→ What is expected:
From top to bottom, write out the listing exactly and skip every picture.

→ Data provided:
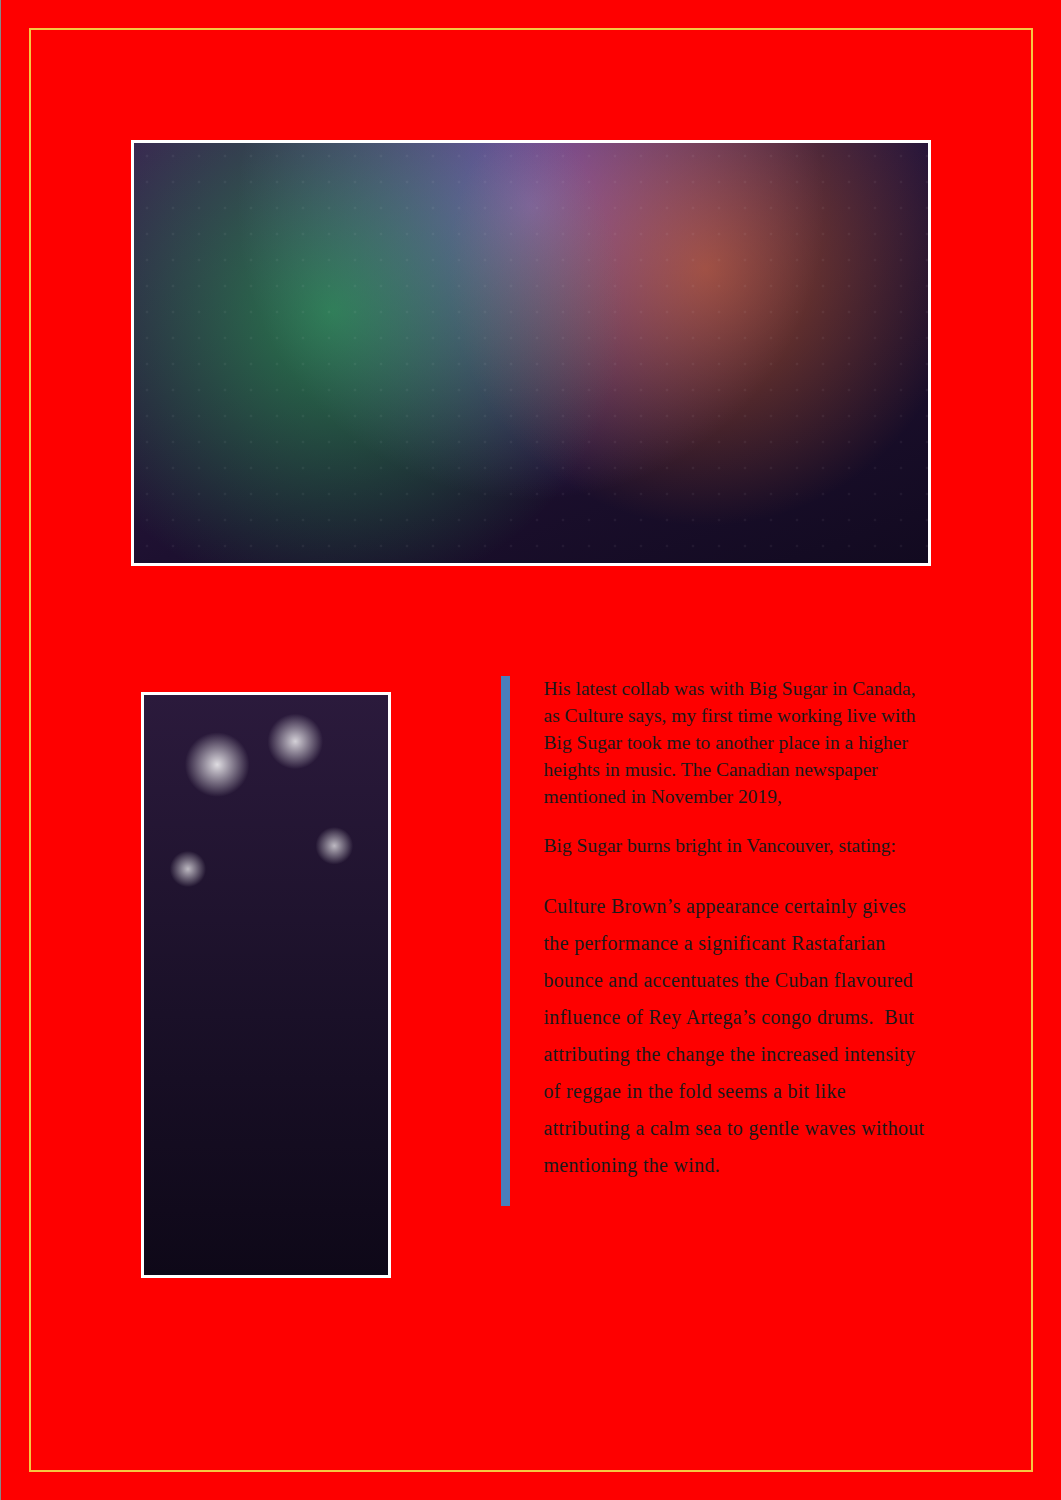His latest collab was with Big Sugar in Canada, as Culture says, my first time working live with Big Sugar took me to another place in a higher heights in music. The Canadian newspaper mentioned in November 2019,
Big Sugar burns bright in Vancouver, stating:
Culture Brown’s appearance certainly gives the performance a significant Rastafarian bounce and accentuates the Cuban flavoured influence of Rey Artega’s congo drums. But attributing the change the increased intensity of reggae in the fold seems a bit like attributing a calm sea to gentle waves without mentioning the wind.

→ Output for this exercise:
His latest collab was with Big Sugar in Canada, as Culture says, my first time working live with Big Sugar took me to another place in a higher heights in music. The Canadian newspaper mentioned in November 2019,
Big Sugar burns bright in Vancouver, stating:
Culture Brown’s appearance certainly gives the performance a significant Rastafarian bounce and accentuates the Cuban flavoured influence of Rey Artega’s congo drums. But attributing the change the increased intensity of reggae in the fold seems a bit like attributing a calm sea to gentle waves without mentioning the wind.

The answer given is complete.